Kakak keduaku juga sudah jarang bermalam di rumah, dia lebih banyak menghabiskan waktunya di luar rumah bersama teman-teman sebayanya. Kenakalan yang dulu ditahannya karena rasa hormat pada ayah kini dilampiaskan semua. Sikapnya kali ini seperti bermaksud menghukum nasib yang merengguk orang yang paling dia banggakan.
Sedangkan kakak pertamaku tetap seperti biasanya, sibuk bersama aktivitas kampusnya. Sebagai orang yang paling tua diantara empat bersaudara, dia yang paling dewasa dalam menerima kenyataan ini, bahkan dia banyak menghibur adik-adiknya disaat masa senggannya, termasuk menghiburku.

Sedangkan aku sendiri yang masih duduk dibangku sekolah lebih banyak menemani ibu di belakang rumah. Ibu yang dulu banyak tersenyum melakukan aktivitas rumah tangganya, kini berubah 180 derajat. Hari-harinya lebih banyak terdiam dan merenung, dalam wajahnya tergambar betapa dia tidak ikhlas melepas kepergian orang yang sangat dia cintai secara tiba-tiba itu. Senyum manis yang selalu menjadi nafas bagi semangat kerja ayahku hilang seketika dan akhirnya aku gagal menjaga senyum yang diwasiatkan ayah padaku.
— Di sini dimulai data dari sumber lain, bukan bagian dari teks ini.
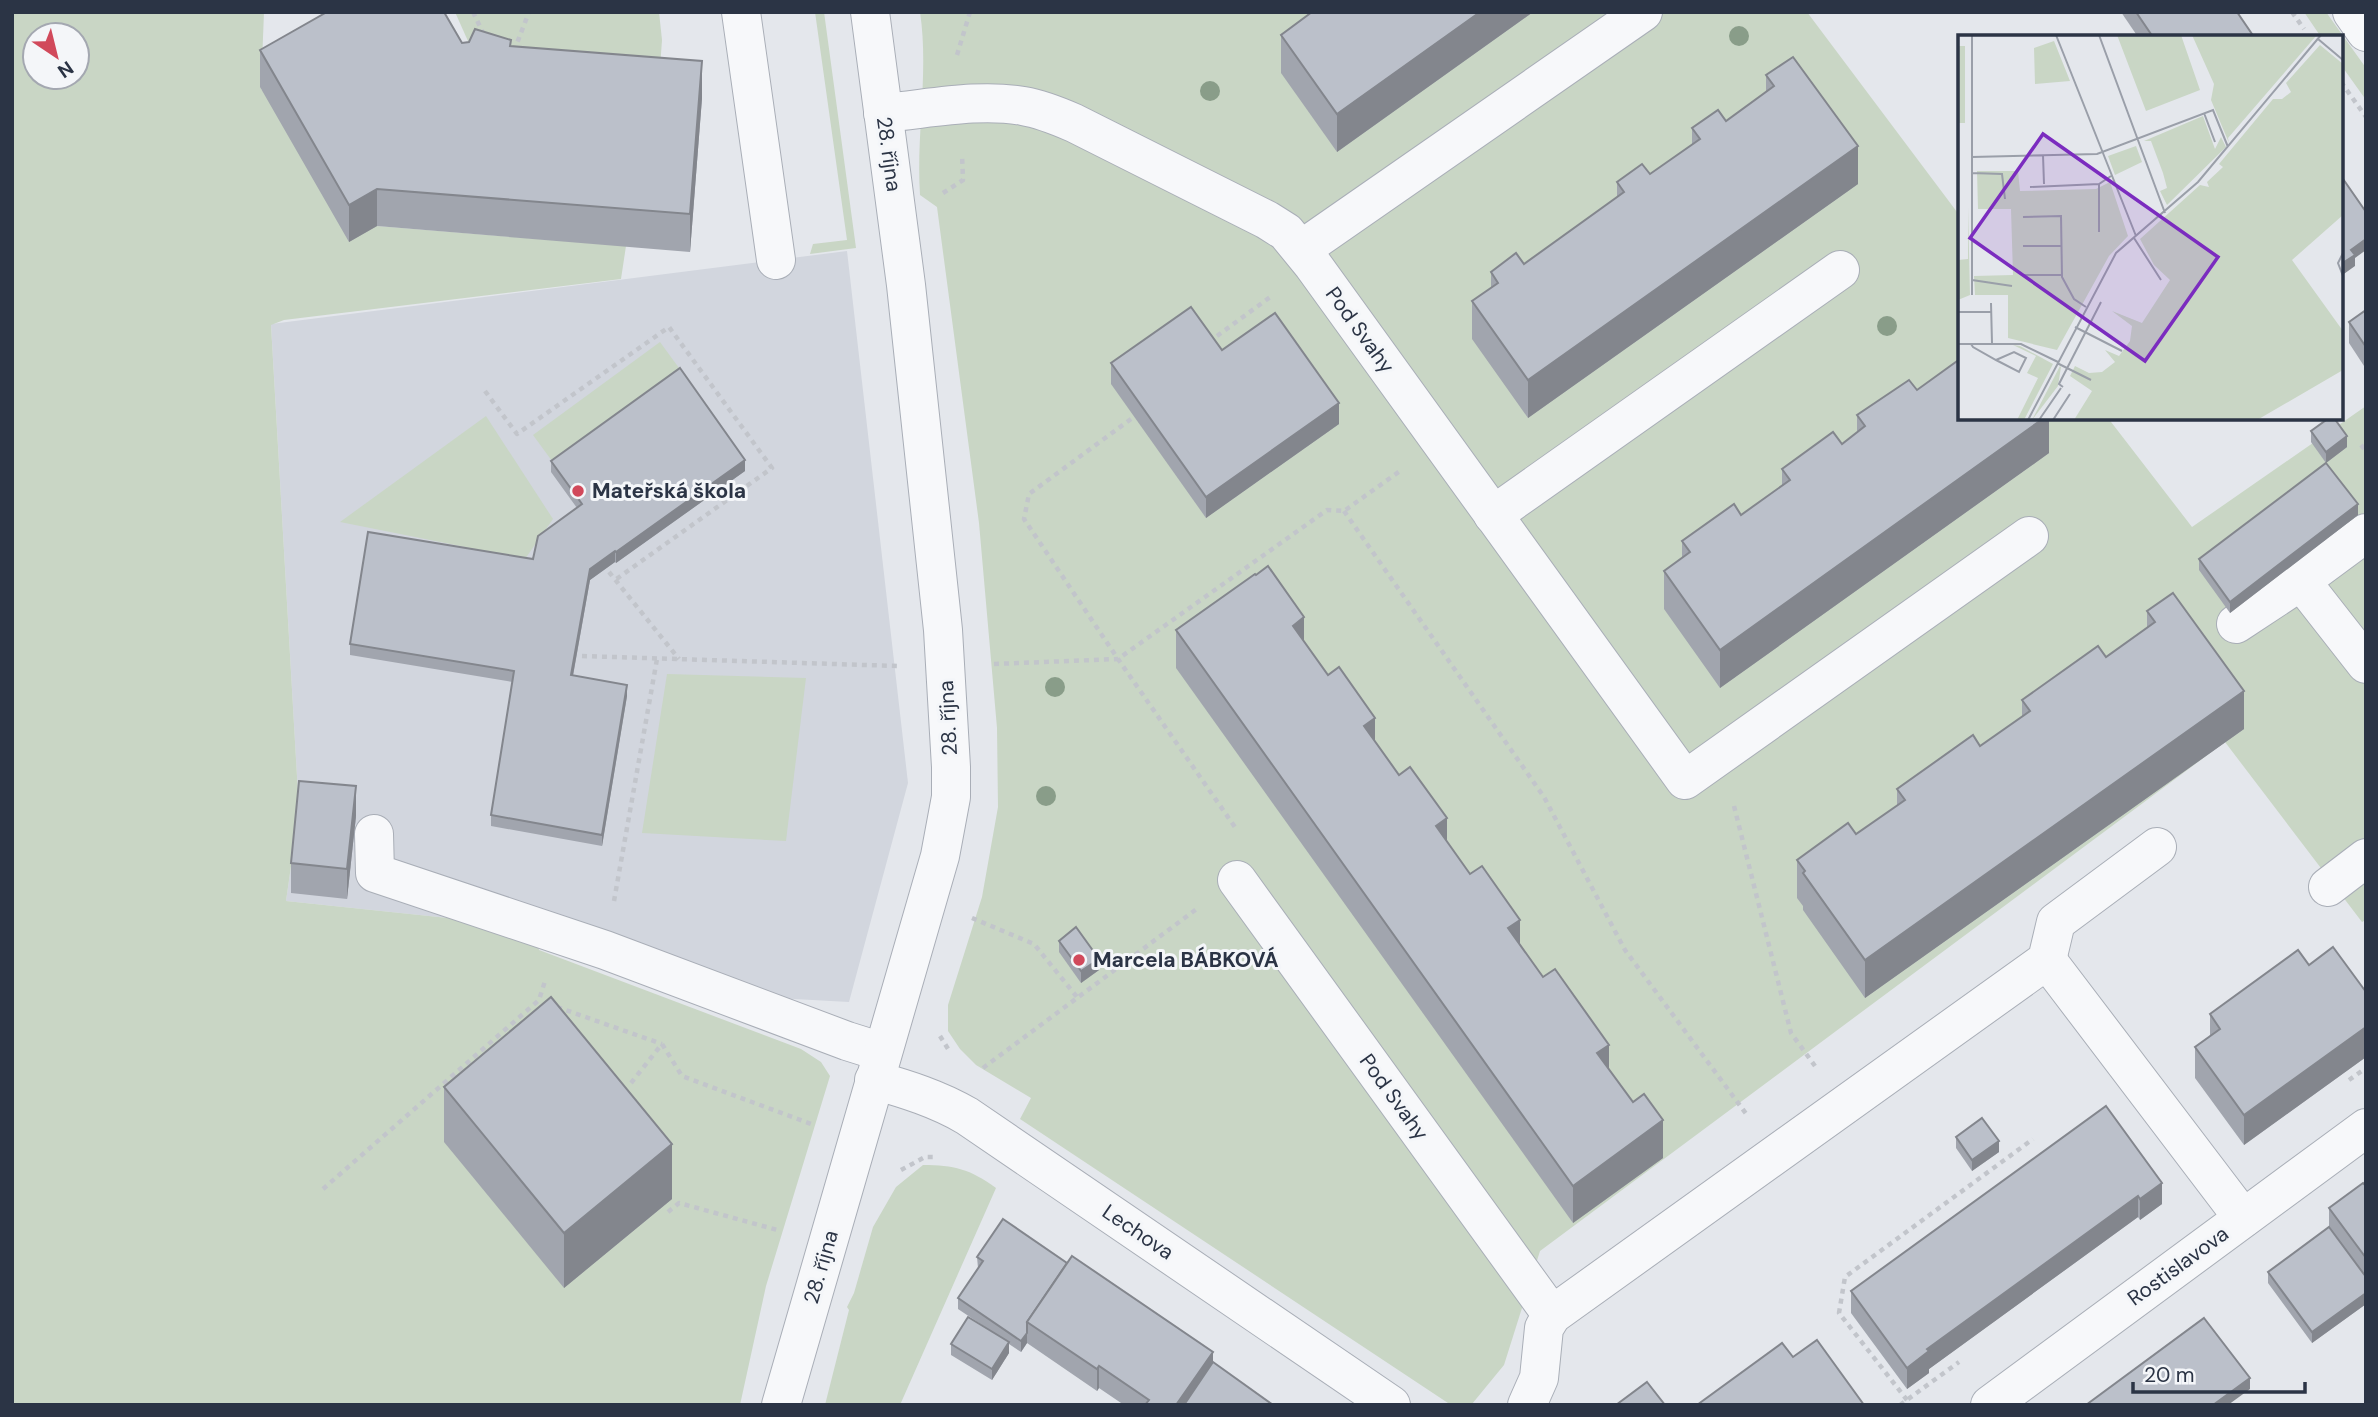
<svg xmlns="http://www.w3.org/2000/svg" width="2378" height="1417" font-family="'DM Sans',sans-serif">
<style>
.built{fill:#d2d6de}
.green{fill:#c9d6c5;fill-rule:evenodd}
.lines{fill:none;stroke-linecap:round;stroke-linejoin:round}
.minor-casing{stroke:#a9aeb7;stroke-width:40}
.path{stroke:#c2c5cb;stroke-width:4.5;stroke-dasharray:5 5;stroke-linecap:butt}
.minor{stroke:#f7f8fa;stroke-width:38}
.tree{fill:#899d89}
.wall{fill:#a1a5ae}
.shaded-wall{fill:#83868d}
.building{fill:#bbc0ca;stroke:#83868d;stroke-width:2}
.poi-dot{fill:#d1495b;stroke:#f4f6f9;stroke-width:2.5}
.labels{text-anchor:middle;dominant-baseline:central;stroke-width:6;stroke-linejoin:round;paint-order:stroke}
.street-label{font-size:21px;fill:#2b3445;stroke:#f4f6f9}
.poi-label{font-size:21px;font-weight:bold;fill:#2b3445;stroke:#f4f6f9;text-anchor:start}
.inset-road{fill:none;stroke:#9a9fa9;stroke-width:2}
.view{fill:#7b2cbf;fill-opacity:0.15;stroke:#7b2cbf;stroke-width:3.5}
.inset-edge{fill:none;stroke:#2b3445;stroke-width:3.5}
</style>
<rect width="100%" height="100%" fill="#e4e7ec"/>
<polygon class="built" points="847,251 908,783 849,1002 756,997 534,927 286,901 299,811 271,324"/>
<g class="green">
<path d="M12,12H264L261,89L377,226L626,246L621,279L284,320L271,325L299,811L286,901L534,927L539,950L801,1049L821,1062L830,1076L766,1286L740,1405H12ZM35,35H77V77H35Z"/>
<polygon points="455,12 659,12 662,40 658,95 480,68"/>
<polygon points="815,12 824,12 856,248 810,254 813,244 847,240"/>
<path d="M920,12H1807L1960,216V418H2108L2192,527L2366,406V920L2362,922L2225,742L1540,1251L1504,1365L1472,1404L1451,1405L1020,1119L1031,1098L976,1065L960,1049L948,1031V1005L982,897L998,807L997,728L979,523L937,207L920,195C916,134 929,72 920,12Z"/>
<polygon points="2304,12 2326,12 2366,68 2366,100 2341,65 2341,37 2321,37"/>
<polygon points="660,342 679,368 552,461 533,435"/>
<polygon points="486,416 553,519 525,559 340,522"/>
<polygon points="667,674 806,678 786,841 642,833"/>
<path d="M923,1165C954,1165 970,1169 996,1188L900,1405H825L849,1310L847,1307L854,1293L873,1227L896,1187Z"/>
</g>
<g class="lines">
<defs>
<g id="minor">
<polyline points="741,12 776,260"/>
<polyline points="2352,12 2366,32"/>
<path d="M883,113C929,109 978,98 1023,106C1041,109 1058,116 1074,123L1267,220L1286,232L1313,265L1685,780L2029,536"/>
<polyline points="1302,249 1643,12"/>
<polyline points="1493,515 1840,270"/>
<polyline points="2301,581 2366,664"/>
<polyline points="2236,624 2301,581 2366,533"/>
<polyline points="374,834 375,873 605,950 847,1041 882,1052"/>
<polyline points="1237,880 1552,1315"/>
<polyline points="2328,887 2366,858"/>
<polyline points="2047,960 2243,1218"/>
<path d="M874,1080C906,1089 938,1099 967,1116L1391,1405"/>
<polyline points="781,1405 940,856 951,797 951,767 943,630 906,285 870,12"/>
<polyline points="1527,1405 1539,1378 1544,1328 1552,1315 2047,960 2056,922 2157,847"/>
<polyline points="1990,1405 2366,1128"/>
</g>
</defs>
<use href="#minor" class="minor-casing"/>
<g class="path">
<polyline points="473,12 485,37"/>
<polyline points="2292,12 2304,29"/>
<polyline points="514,51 529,12"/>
<polyline points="957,55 970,12"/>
<polyline points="2341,82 2366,117"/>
<polyline points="943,193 963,180 962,154"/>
<polyline points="1217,336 1273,295"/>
<polyline points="485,391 517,434 669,327 772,468 615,580"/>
<polyline points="1131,419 1029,494 1024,519 1118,659 1237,830"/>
<polyline points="2361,445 2366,451"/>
<polyline points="1344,511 1544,797 1625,950 1747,1115"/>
<polyline points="609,572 679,659"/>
<polyline points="582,656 897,666"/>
<polyline points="994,664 1118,659 1327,510 1344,511 1400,471"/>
<polyline points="1734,806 1791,1033 1815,1066"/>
<polyline points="614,901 657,659"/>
<polyline points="972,918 1034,944 1077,997"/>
<polyline points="557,1007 662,1044"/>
<polyline points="940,1036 950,1052"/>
<polyline points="983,1068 1198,908"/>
<polyline points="2349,1080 2366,1068"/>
<polyline points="631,1083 662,1044 682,1076 811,1124"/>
<polyline points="901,1170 925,1157 934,1157"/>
<polyline points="323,1189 539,1000 545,981"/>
<polyline points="668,1212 679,1203 781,1231"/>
<polyline points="1907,1400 1839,1313 1845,1277 2033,1139"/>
<polyline points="1900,1405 1959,1362"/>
</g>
<use href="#minor" class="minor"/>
</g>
<g class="tree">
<circle cx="1739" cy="36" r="10"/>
<circle cx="1210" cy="91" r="10"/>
<circle cx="1887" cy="326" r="10"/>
<circle cx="1055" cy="687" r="10"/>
<circle cx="1046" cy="796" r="10"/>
</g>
<g class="wall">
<polygon points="1312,12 1533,12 1337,152 1281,73 1281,35"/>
<polygon points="2121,12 2237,12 2254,37 2138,37"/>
<polygon points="462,43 511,46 702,98 690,252 377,226 349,242 260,87 260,50"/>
<polygon points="1766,75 1858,184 1528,418 1472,339 1472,301 1491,288 1491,272 1524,264 1617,197 1617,182 1650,174 1692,145 1692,128 1726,121 1766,92"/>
<polygon points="2366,310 2366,369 2349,343 2349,322"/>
<polygon points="1960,343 1960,418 2049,418 2049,453 1720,688 1664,609 1664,571 1682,558 1682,541 1741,515 1782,486 1782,469 1842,444 1857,432 1857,415 1917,390 1958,360 1958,344"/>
<polygon points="1222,350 1339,424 1206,518 1111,384 1111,363"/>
<polygon points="2311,431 2347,447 2326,463 2311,442"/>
<polygon points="551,461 745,471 616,563 615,562 590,580 573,676 627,696 602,846 491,826 491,815 513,682 350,655 350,644 533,559 577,508 551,472"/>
<polygon points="2358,515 2230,613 2199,570 2199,559"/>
<polygon points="2147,611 2244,729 1865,998 1803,910 1803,906 1797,898 1797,860 1856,834 1897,806 1897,789 1980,746 2022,717 2022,700 2106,657 2147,628"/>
<polygon points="1176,630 1304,642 1609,1070 1663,1158 1573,1223 1176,668"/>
<polygon points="356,816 347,899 291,893 291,863"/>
<polygon points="1059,941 1099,970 1081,983 1059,952"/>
<polygon points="2309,965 2366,992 2366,1057 2244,1145 2195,1078 2195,1047 2210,1036 2210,1014"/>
<polygon points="444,1087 672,1199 564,1288 444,1142"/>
<polygon points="2106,1106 2162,1204 2140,1220 2138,1217 1929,1369 1929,1373 1907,1389 1851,1313 1851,1291"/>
<polygon points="1956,1137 1999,1152 1972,1171 1956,1148"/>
<polygon points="2366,1186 2366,1304 2312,1343 2268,1283 2268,1272 2329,1227 2329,1208"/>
<polygon points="977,1257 1213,1362 1273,1405 1124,1405 1099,1388 1097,1391 1027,1343 1021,1352 1009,1344 1009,1353 992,1380 951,1355 951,1344 988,1329 958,1309 958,1298 978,1268"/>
</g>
<g class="shaded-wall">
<polygon points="1480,12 1533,12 1337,152 1337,114"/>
<polygon points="702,61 702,98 690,252 690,214"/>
<polygon points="1858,146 1858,184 1528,418 1528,380"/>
<polygon points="377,189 377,226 349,242 349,205"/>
<polygon points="2366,239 2366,250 2355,258 2355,266 2341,276 2341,264 2351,250"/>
<polygon points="1339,403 1339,424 1206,518 1206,497"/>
<polygon points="2044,418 2049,418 2049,453 1720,688 1720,650"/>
<polygon points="2347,436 2347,447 2326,463 2326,452"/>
<polygon points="745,460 745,471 616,563 616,552"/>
<polygon points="2358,504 2358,515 2230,613 2230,602"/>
<polygon points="615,551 615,562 590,580 571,686 571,675 590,569"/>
<polygon points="1304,617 1304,655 1293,626"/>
<polygon points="627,685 627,696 602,846 602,835"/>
<polygon points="2244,691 2244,729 1865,998 1865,960"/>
<polygon points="1375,718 1375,756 1364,726"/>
<polygon points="356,786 356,816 347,899 347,869"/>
<polygon points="1447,818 1447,855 1436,826"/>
<polygon points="1520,920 1520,957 1508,928"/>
<polygon points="1099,959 1099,970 1081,983 1081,971"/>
<polygon points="2366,1027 2366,1057 2244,1145 2244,1115"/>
<polygon points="1609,1045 1609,1083 1597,1053"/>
<polygon points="1663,1120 1663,1158 1573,1223 1573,1186"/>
<polygon points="1999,1141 1999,1152 1972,1171 1972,1160"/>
<polygon points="672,1144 672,1199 564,1288 564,1233"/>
<polygon points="2162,1183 2162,1204 2140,1220 2140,1199"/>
<polygon points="2138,1196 2138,1217 1929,1369 1929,1373 1907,1389 1907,1368 1927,1349"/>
<polygon points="2366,1293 2366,1304 2312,1343 2312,1332"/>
<polygon points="1027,1333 1027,1343 1021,1352 1021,1341"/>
<polygon points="1009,1342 1009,1353 992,1380 992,1369"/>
<polygon points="1213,1352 1213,1373 1191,1405 1176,1405"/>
<polygon points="1099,1366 1099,1388 1097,1391 1097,1369"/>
<polygon points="2250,1378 2250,1389 2228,1405 2213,1405"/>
</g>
<g class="building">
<polygon points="327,12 444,12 462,43 469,42 475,29 511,40 510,46 702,61 690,214 377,189 349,205 260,50"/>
<polygon points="1312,12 1480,12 1337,114 1281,35"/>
<polygon points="2136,12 2237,12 2254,37 2153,37"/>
<polygon points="1793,57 1858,146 1528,380 1472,301 1498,283 1491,272 1516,253 1524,264 1624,192 1617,182 1642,164 1650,174 1700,139 1692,128 1718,110 1726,121 1774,86 1766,75"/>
<polygon points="2341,176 2366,212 2366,239 2351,250 2355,255 2341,264"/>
<polygon points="1191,307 1222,350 1275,313 1339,403 1206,497 1111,363"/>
<polygon points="2366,310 2366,347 2349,322"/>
<polygon points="1960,359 1960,418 2044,418 1720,650 1664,571 1690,552 1682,541 1734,504 1741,515 1790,480 1782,469 1833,432 1842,444 1865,426 1857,415 1909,380 1917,390"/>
<polygon points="680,368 745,460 616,552 615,551 590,569 571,675 627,685 602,835 491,815 514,671 350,644 368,532 533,559 538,536 582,504 551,461"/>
<polygon points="2329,418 2334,418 2347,436 2326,452 2311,431"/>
<polygon points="2326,463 2358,504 2230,602 2199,559"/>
<polygon points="1268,566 1304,617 1293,626 1328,675 1339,667 1375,718 1364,726 1399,775 1410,767 1447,818 1436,826 1470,874 1482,866 1520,920 1508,928 1543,977 1555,969 1609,1045 1597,1053 1633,1102 1644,1094 1663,1120 1573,1186 1176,630 1255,574 1256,575"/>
<polygon points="2173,593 2244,691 1865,960 1803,873 1805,871 1797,860 1848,823 1856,834 1905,800 1897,789 1973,735 1980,746 2030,711 2022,700 2098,646 2106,657 2155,622 2147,611"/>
<polygon points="299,781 356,786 347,869 291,863"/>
<polygon points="1076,927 1099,959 1081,971 1059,941"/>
<polygon points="2333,947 2366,992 2366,1027 2244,1115 2195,1047 2220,1029 2210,1014 2298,950 2309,965"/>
<polygon points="551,997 672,1144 564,1233 444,1087"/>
<polygon points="2106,1106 2162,1183 2140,1199 2138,1196 1927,1349 1929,1351 1907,1368 1851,1291"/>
<polygon points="1982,1118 1999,1141 1972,1160 1956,1137"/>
<polygon points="2363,1183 2366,1186 2366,1258 2329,1208"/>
<polygon points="1003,1219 1067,1263 1027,1322 1027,1333 1021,1341 958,1298 983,1261 977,1257"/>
<polygon points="2329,1227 2366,1277 2366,1293 2312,1332 2268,1272"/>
<polygon points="1072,1256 1213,1352 1176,1405 1145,1405 1149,1400 1099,1366 1097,1369 1027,1322"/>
<polygon points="968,1317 1009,1342 992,1369 951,1344"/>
<polygon points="2204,1318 2250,1378 2213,1405 2086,1405"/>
<polygon points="1817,1340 1864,1405 1697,1405 1782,1343 1793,1357"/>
<polygon points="1213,1362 1273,1405 1184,1405"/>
<polygon points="1647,1382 1665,1405 1616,1405"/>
</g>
<g class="poi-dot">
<circle cx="578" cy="491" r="7"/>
<circle cx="1079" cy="960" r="7"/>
</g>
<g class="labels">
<g class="street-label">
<text transform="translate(889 154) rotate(82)">28. října</text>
<text transform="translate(1360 330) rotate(54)">Pod Svahy</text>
<text transform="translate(948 718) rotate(-93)">28. října</text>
<text transform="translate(1394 1097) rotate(54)">Pod Svahy</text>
<text transform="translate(1138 1232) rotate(34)">Lechova</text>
<text transform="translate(2178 1266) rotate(-36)">Rostislavova</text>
<text transform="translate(821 1267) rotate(-74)">28. října</text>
</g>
<g class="poi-label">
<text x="592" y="491">Mateřská škola</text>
<text x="1093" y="960">Marcela BÁBKOVÁ</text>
</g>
</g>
<g transform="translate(1958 35)">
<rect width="385" height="385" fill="#e4e7ec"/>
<path d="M159,0H223L242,55L188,76ZM234,0H358V1L270,103L271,108L253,65L256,49ZM96,6L112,46L77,49L76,13ZM362,10L385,29V180L334,225L385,296V335L299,385H116L134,356L112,341L117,331L131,338L144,337L157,327L147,315L161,321L172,306L174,291L154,276L184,288L212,245L196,230L182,204L242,150L251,152L249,147L265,132L261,129L315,64H324L333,57L328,48ZM0,11H7V88H0ZM245,81L257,114L263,102L268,112L209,170L202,156L209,153L205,138L193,106H186ZM178,111L184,127L157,140L150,121ZM19,136H60L62,156L138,154L152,147L170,201L151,221L99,315L50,303V260H17L16,241L55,240L53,174H20ZM10,172L12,260L0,265V225L10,224ZM55,310L62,311L95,329L66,385H59L80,343L69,338L78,321ZM103,332L100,351L74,385L102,331Z" fill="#c9d6c5"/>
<path class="inset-road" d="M14,0V260M98,0L178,201M141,0L207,178M360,4L385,25M246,78L257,107M85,120L86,149M14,122L139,119L255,75L270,112M14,138L44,139L47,164M141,149V197M72,152L141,149L153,141M65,182L103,181L104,242L116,264L128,272M176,203L203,245M65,211H104M385,218L380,228L385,241M65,240H104M14,245L54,251M33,268L34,308M0,277H33M117,292L164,316M0,309H63L100,327M13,309L15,312L38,325L61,337L68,323L56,317L38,325M99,328L133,345M105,352L101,349L143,267M70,385L158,218L240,147L363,0M81,385L103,353M95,385L112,359"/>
<path class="view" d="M85,99L260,222L187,326L12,203Z"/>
<rect width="385" height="385" class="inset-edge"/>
</g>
<rect width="2378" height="1417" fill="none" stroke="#2b3445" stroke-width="28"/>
<g transform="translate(56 56) rotate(145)"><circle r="33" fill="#f4f6f9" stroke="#a4a8b1" stroke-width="2"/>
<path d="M0-5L12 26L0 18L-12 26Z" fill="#d1495b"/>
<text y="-10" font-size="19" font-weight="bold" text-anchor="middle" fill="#2b3445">N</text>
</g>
<path d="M2133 1382v10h172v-10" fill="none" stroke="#2b3445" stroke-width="3.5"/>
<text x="2144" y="1382" font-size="21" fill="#2b3445" stroke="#f4f6f9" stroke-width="5" paint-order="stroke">20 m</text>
</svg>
Awalnya aku kira wajah murung dan kesedihan ibu hanya dialaminya beberapa hari, tapi ternyata kesedihan itu berlarut-larut sampai dua minggu. Bukan hanya itu, sejak ayah meninggal aku tidak pernah melihat ibu makan dan minum dan akhirnya dia sakit.
Aku dan saudaraku bermaksud membawa ibu ke rumah sakit Salewangeng untuk dirawat tapi beliau tidak mau, alasannya dia tidak kenapa-napa, dia hanya minta untuk dirawat oleh anak-anaknya di rumah sendiri. Tinggallah aku, adikku dan kakak pertamaku merawat ibu sedangkan kakakku yang kedua belum pernah pulang ke rumah.

Hanya tiga hari ibu sakit di rumah, dan akhirnya ajal juga menjemput beliau menghadap kepadaNya. Sejak saat itu hatiku seperti disayat-sayat dengan belati tajam. Surgaku telah direnggut oleh nasib secara sepihak tanpa konfromi, singgasana yang dibangun oleh kedua orang tuaku dirobohkan sekejap mata.